### Extrait choisi ###

Article rédigé par Laurent Ribadeau Dumas
France Télévisions
Publié
Temps de lecture : 4min
Sur un marché de Tunis, le premier jour du Ramadan (photo prise le 27 mai 2017) (REUTERS - ZOUBEIR SOUISSI / X02856)

La dette est une question sensible en Tunisie "car elle fut en partie à l’origine de la colonisation" en 1881, rappelait récemment franceinfo Afrique. Elle l’est plus que jamais aujourd’hui. En 2019, elle pourrait atteindre des niveaux record, aux alentours de 3 milliards d’euros. Le taux d’endettement tourne autour de 70%, en augmentation d’environ 230% depuis le renversement de la dictature en janvier 2011, selon le site marocain Le360. Période qui a entraîné une grave crise économique dont la Tunisie ne s’est toujours pas remise.

Dans ce contexte, "depuis 2011, l’Etat a eu systématiquement recours à des emprunts, en grande partie pour assurer son fonctionnement", observe Jeune Afrique. Il utilise notamment les services du Fonds monétaire international. Lequel a salué, en avril 2019, "les efforts des autorités pour stimuler la croissance en réduisant l’inflation et stabilisant l’endettement public".

### Matériel fourni ###

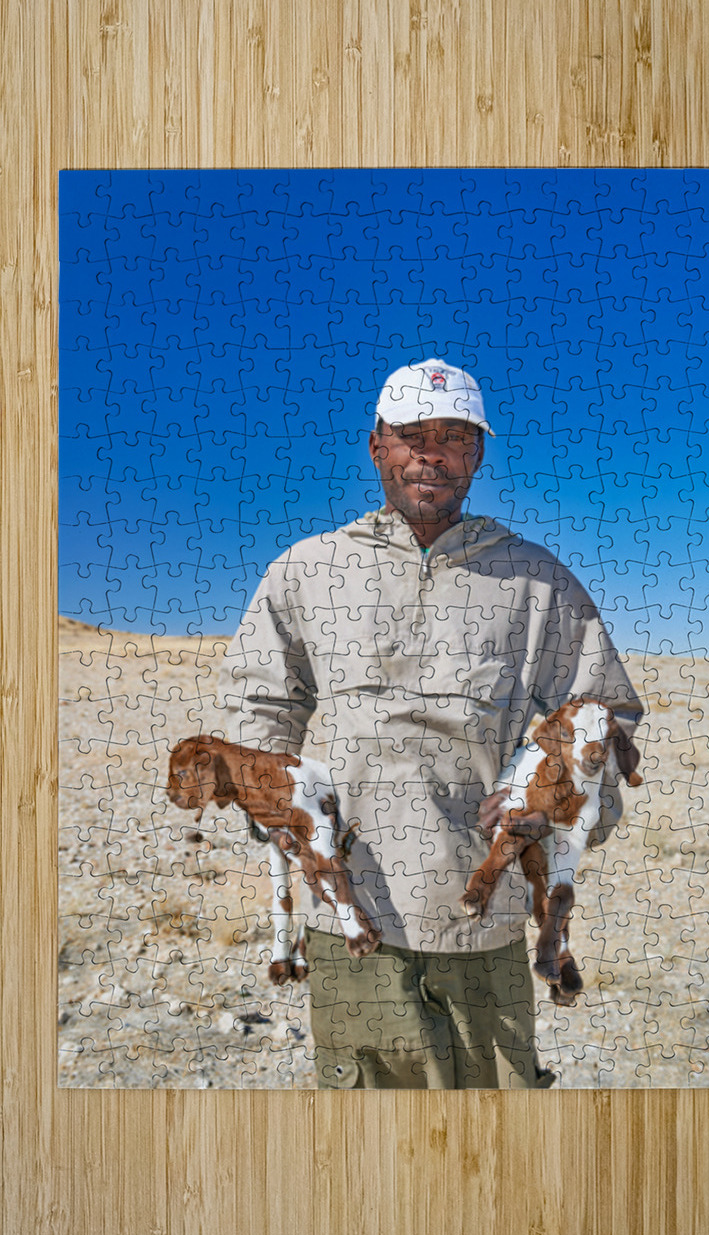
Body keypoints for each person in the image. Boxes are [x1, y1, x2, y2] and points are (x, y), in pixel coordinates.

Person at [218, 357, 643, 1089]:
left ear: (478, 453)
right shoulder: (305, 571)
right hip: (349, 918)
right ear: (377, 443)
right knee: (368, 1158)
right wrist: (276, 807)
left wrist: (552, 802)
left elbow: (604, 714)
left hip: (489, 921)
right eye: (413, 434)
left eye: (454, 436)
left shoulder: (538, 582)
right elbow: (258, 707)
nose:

###

### À faire
Dans l'extrait sur la dette tunisienne, recopiez le passage allant de « Article rédigé par » jusqu'à « SOUISSI / X02856) » en substituant « souk » à « marché ».

### Réponse
Article rédigé par Laurent Ribadeau Dumas
France Télévisions
Publié
Temps de lecture : 4min
Sur un souk de Tunis, le premier jour du Ramadan (photo prise le 27 mai 2017) (REUTERS - ZOUBEIR SOUISSI / X02856)